NRG Therapeutics selects first development candidate, NRG5051
Stevenage, UK, 31 October 2024 - NRG Therapeutics, Ltd., an innovative neuroscience company targeting mitochondrial dysfunction, is pleased to announce that it has achieved a key milestone with the nomination of its first development candidate, NRG5051 and has been awarded a $5M grant from The Michael J. Fox Foundation for Parkinson’s Research (MJFF) to support the development of NRG5051 as a novel disease-modifying treatment for Parkinson’s disease. NRG5051 also has potential in other neurological diseases such as ALS (also known as MND).

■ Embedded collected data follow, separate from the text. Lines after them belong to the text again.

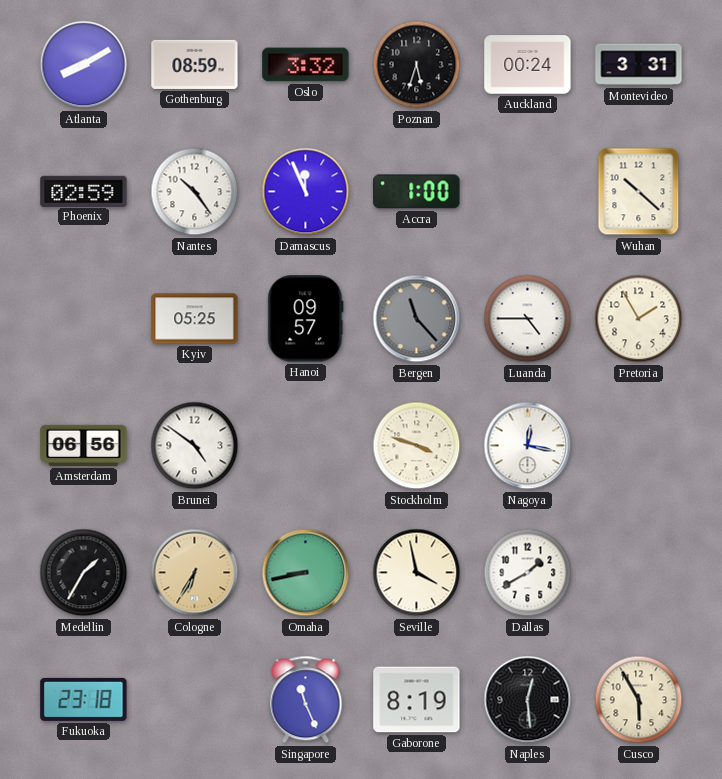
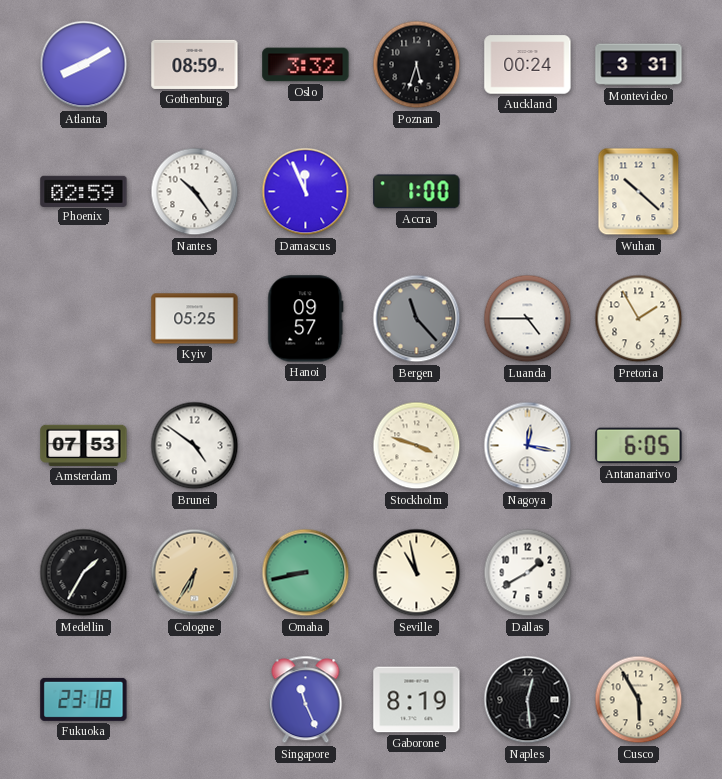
Amsterdam: 06:56 -> 07:53
Antananarivo: none -> 6:05
Seville: 3:58 -> 10:58
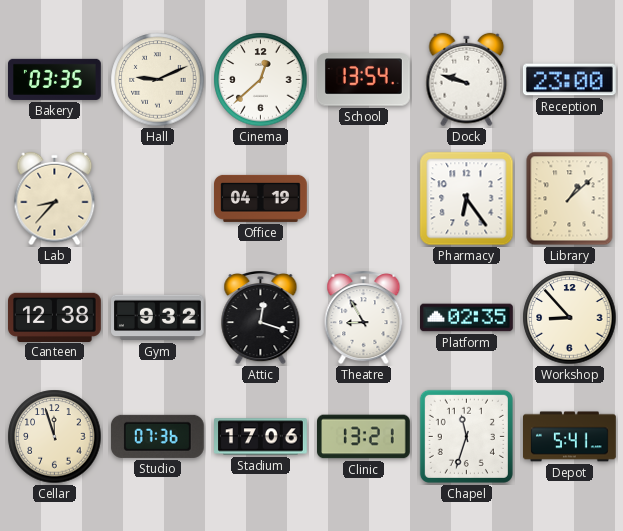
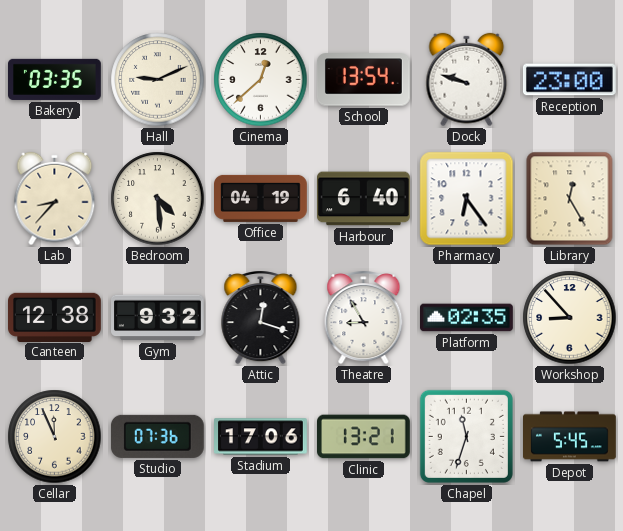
Bedroom: none -> 4:29
Harbour: none -> 6:40
Library: 1:08 -> 12:25
Cellar: 11:57 -> 11:56
Depot: 5:41 -> 5:45
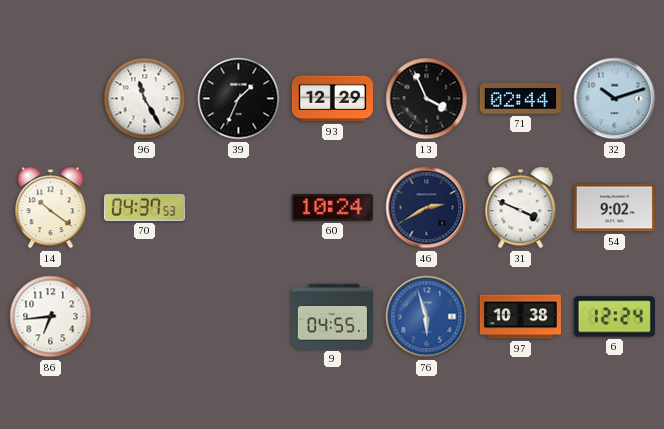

NRG5051 is a first-in-class inhibitor of the mitochondrial permeability transition pore (mPTP) and is designed to penetrate the brain when taken orally. It has been shown in vitro to protect mitochondrial function via inhibition of a novel protein that is essential for pore opening and thus prevent neuronal cell death. In pre-clinical models of Parkinson’s and ALS, NRG5051 is neuroprotective and significantly reduces the neuroinflammation observed in these diseases.
NRG’s grant from MJFF’s Therapeutics Pipeline Program will fund the completion of key IND-enabling studies with the aim of advancing NRG5051 into first-in-human clinical studies in 2025.
This new grant will support the manufacture of drug substance for both 28-day GLP-toxicology studies and Phase 1 first-in-human human clinical trials. It will also enable the development of a safe low-dose PET tracer that can be used to demonstrate CNS target engagement of NRG5051 in Phase 1 clinical trials. In addition, it will support the identification and validation of new biomarker(s) that will be used in the clinic to determine if NRG5051 is inhibiting the mPTP in the brain and producing the desired biological effects.
Mitochondria, the batteries of cells, are crucial for energy production, especially in brain cells. Substantia nigra neurons (Parkinson’s) and motor neurons (ALS) have very high energy demands and consequently are particulary sensitive to mitochondrial health. Furthermore, it is now known that the pathological proteins in Parkinson’s (a-synuclein) and ALS (TDP-43) are toxic to mitochondria and contribute to the mitochondrial dysfunction which is a common underlying pathology in neurodegenerative diseases. Inhibition of mPTP opening has been shown to protect mitochondria from this gain-of-function protein toxicity and to preserve neurons in pre-clinical models.
NRG Therapeutics’ co-founder and CEO Dr Neil Miller said:
The selection of our first development candidate is a major milestone for the company. NRG5051 has been shown in vivo in pre-clinical models of Parkinson’s and ALS to prevent the death of brain cells and to reduce neuroinflammation, and we are excited by its potential to halt or significantly slow the progression of disease in individuals with Parkinson’s and ALS. We are grateful for MJFF grant support to help advance NRG5051 into the clinic as quickly as possible.
Alexandra Vaiana, PhD, MJFF’s senior scientific portfolio manager said, “MJFF continues to fund critical pre-clinical research and development. We look forward to seeing the results of NRG’s first-in-class mPTP inhibitor as a novel disease-modifying treatment for Parkinson’s.”
NRG Therapeutics has embarked on a series B financing to fund progression of NRG5051 into the clinic and through a Proof-of-Mechanism study in patients.